## Extract provided
· · · ·

On 5/31/17 2:11 PM, John Fastabend wrote:
>> @@ -2721,14 +2724,14 @@ static int inet_rtm_getroute(struct sk_buff *in_skb,
>> struct nlmsghdr *nlh,
>> skb->protocol = htons(ETH_P_IP);
>> skb->dev = dev;
>> skb->mark = mark;
>> - err = ip_route_input(skb, dst, src, rtm->rtm_tos, dev);
>> + err = ip_route_input_rcu(skb, dst, src, rtm->rtm_tos,
>> + dev, &res);
>>
>> rt = skb_rtable(skb);
>> if (err == 0 && rt->dst.error)
>> err = -rt->dst.error;
>> } else {
>> - rt = ip_route_output_key(net, &fl4);
>> -
>> + rt = ip_route_output_key_hash_rcu(net, &fl4, &res, skb);
>> err = 0;
>> if (IS_ERR(rt))
>> err = PTR_ERR(rt);
>> @@ -2737,7 +2740,6 @@ static int inet_rtm_getroute(struct sk_buff *in_skb,
>> struct nlmsghdr *nlh,
>> if (err)

· · · ·

## Dataset content

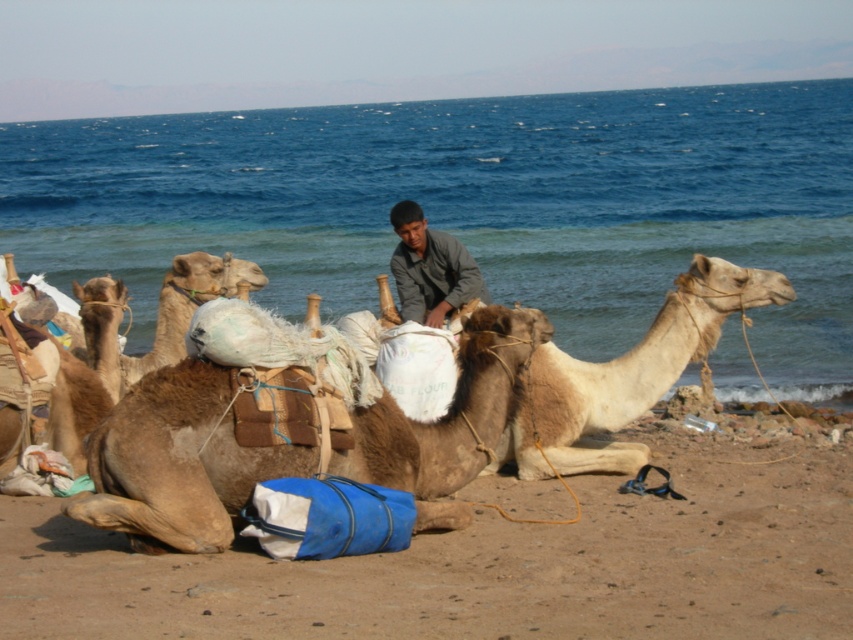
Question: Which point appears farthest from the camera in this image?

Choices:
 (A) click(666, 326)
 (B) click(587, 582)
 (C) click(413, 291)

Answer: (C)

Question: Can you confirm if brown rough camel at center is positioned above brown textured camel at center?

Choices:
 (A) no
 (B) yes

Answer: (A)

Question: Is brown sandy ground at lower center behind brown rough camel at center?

· · · ·

## What is needed
In the quoted kernel patch, which call replaces `ip_route_output_key(net, &fl4)`?

## Task response
`ip_route_output_key_hash_rcu(net, &fl4, &res, skb)`